Hi folks. It's Little Mary Sunshine, come to break her long silence.
I could tell you cute stories of my children, I could rant about adults who refuse to act like adults, I could tell you about the burning bun and the sleeping babysitter, I could tell you heartwarming stories of Christmas and my overwhelmingly adorable neice, I could whine about working ten hour days, I could praise the lovely Lorna to the skies for being a safe place for my children, as well as doing tons of laundry and cooking suppers, while I worked those ten hour days - the list goes on and on. I could do all this, but I'm not going to. I'm going to tell you about
The Annoying Telephone Solicitor
I am lying in bed, nursing the cavernous hole in my face left by the dentist this morning. I am cozily miserable in my painkiller induced haze. The phone rings. "Hello!" chirps someone who is probably a very nice person in her real life. In fact, I think it's only perpetually sanguine people who take phone sales jobs, because who else would think "Oh, that'll be fine! I'll be so friendly I'll be FUN to talk to!" Where was I?
"Hello!" she chirps. "Is this Mrs. (mispronounced surname)?"
For one second I'm tempted to say no, because there's certainly no-one by that name at this house, but I know what she means.
"Sure", I slur.
"blahblahblahblahblahblahblah and may I send you an invitation to our open house?" she carols.
"Sure", I slur, holding the side of my face in a vain attempt to keep the gigantic hole in my mouth from swallowing my tongue.
"Shall I tell you a bit more about us first?" she invites confidingly. (yes bjH I KNOW that's an adverb. Don't you HATE those? passionately?)
I realize that holding my lower jaw in place with both my hands and grunting answers isn't going to Make This Go Away. I summon all the energy I have, from the outlying areas where it has gone to ground.
"Actually, no." I say. "I had a tooth pulled this morning, that took the dentist an hour and a half to get out. It came out in five separate pieces and involved a lot of drilling. I now have at least three stitches in my mouth and I'm doped up on painkillers. If you want to send me stuff, send away, but can I please hang up now?"
There is a pause.
"Well if I don't tell you these things, I'll get fired." She laughs.
I grit what's left of my teeth.
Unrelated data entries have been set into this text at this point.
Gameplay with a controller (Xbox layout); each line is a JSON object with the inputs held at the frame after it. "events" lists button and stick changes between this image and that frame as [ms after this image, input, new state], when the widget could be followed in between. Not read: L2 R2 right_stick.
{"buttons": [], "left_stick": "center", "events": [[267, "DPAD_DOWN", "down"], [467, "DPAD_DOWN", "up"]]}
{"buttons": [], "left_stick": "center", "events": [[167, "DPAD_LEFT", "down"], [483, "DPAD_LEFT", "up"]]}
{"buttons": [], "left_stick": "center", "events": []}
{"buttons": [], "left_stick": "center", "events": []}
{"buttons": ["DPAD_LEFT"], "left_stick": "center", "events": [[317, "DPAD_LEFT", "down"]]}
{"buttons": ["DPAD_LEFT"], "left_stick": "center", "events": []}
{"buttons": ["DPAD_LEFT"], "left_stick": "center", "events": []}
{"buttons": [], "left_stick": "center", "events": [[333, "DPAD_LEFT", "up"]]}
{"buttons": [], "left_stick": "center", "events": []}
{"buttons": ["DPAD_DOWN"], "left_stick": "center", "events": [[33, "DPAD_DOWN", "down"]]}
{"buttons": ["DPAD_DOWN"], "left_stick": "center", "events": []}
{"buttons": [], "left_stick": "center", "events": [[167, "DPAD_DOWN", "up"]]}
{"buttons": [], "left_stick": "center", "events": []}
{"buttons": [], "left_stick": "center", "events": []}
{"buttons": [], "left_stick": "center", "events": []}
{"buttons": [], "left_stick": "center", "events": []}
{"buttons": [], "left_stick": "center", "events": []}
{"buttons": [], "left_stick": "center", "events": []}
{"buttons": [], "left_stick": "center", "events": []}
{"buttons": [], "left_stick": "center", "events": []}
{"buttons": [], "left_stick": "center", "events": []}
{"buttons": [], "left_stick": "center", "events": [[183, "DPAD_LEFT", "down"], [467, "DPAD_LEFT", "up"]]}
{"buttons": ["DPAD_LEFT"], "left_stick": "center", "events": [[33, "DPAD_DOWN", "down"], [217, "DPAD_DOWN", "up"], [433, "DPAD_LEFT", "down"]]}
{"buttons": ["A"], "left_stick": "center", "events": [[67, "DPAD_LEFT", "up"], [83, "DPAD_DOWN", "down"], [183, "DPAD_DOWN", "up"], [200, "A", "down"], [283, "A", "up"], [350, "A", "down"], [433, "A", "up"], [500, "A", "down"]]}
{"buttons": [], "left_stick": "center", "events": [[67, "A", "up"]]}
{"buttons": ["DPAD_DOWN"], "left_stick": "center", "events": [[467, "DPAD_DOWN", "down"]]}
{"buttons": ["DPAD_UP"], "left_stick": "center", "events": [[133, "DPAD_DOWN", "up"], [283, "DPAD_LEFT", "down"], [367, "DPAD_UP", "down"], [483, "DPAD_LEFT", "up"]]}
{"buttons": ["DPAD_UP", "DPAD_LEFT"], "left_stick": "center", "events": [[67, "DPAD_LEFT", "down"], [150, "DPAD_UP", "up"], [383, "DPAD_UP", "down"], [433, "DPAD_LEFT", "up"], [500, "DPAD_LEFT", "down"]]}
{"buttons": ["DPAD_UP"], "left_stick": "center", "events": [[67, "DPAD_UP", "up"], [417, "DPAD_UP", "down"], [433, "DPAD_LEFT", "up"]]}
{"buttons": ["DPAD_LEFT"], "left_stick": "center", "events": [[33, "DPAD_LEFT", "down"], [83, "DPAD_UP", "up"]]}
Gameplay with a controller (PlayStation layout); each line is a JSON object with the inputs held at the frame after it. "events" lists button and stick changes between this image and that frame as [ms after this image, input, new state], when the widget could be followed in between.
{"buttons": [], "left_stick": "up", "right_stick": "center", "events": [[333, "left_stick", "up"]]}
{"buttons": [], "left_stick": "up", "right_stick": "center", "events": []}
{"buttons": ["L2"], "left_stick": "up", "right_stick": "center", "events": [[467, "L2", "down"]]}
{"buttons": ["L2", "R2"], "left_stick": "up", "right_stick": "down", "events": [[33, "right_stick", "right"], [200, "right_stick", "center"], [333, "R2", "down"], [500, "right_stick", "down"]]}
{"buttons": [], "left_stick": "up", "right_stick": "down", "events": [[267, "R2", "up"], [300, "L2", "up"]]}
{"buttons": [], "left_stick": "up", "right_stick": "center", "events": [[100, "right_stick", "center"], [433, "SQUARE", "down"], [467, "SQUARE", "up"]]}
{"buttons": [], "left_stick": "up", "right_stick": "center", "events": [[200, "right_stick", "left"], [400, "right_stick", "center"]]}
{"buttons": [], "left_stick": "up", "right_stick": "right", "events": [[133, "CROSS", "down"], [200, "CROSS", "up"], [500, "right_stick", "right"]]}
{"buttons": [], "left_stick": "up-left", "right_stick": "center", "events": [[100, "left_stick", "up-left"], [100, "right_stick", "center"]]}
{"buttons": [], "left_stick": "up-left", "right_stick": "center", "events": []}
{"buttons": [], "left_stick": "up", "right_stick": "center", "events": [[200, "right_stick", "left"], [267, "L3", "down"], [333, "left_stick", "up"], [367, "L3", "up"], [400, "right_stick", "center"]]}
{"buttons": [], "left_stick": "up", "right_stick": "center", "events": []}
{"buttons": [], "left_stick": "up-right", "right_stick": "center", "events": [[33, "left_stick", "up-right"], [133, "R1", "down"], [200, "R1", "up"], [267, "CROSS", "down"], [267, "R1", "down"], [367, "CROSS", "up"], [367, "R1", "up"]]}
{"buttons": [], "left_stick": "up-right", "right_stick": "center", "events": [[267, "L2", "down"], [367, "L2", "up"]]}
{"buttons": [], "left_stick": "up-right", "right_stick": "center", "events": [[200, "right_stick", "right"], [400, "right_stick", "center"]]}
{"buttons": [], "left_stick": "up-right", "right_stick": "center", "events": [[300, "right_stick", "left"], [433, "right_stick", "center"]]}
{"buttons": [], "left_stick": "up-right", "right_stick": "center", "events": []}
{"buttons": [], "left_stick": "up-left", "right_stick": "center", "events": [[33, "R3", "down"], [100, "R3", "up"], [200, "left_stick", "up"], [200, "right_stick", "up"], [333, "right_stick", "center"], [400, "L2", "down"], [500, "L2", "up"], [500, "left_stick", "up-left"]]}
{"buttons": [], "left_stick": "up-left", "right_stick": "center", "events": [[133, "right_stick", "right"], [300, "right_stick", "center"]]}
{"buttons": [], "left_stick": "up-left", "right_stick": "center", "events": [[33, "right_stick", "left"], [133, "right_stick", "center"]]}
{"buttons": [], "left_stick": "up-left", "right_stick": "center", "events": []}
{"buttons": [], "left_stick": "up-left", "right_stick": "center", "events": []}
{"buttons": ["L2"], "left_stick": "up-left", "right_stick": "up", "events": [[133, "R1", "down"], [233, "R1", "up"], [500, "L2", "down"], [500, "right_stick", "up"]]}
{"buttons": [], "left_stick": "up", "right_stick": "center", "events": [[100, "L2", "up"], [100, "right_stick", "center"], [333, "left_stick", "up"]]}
Sharp shooting pains result. "Oh, don't get fired." I say, with a regrettable lack of sincerity.
She asks a few questions, I whisper a few answers.
"Wow" she says, blinking her eyelashes (I could TELL) "It sounds like I just woke you up or something."
"No, I just had a tooth pulled." I resist the urge to shout "WHY SHOULD I LISTEN TO YOU IF YOU WON'T LISTEN TO ME???" because blood pouring down my chin from ruptured stitches is less effective over the phone.
Then she gives this half-hearted little snicker like "oh grow up, getting a tooth pulled is no biggie" and instead of losing it, I just hang up.
And instead of being annoyed all day, I planned this blog entry.
I feel much better now. Except the heartburn. When you can only have "cool fluids", maybe they shouldn't be exclusively Coke?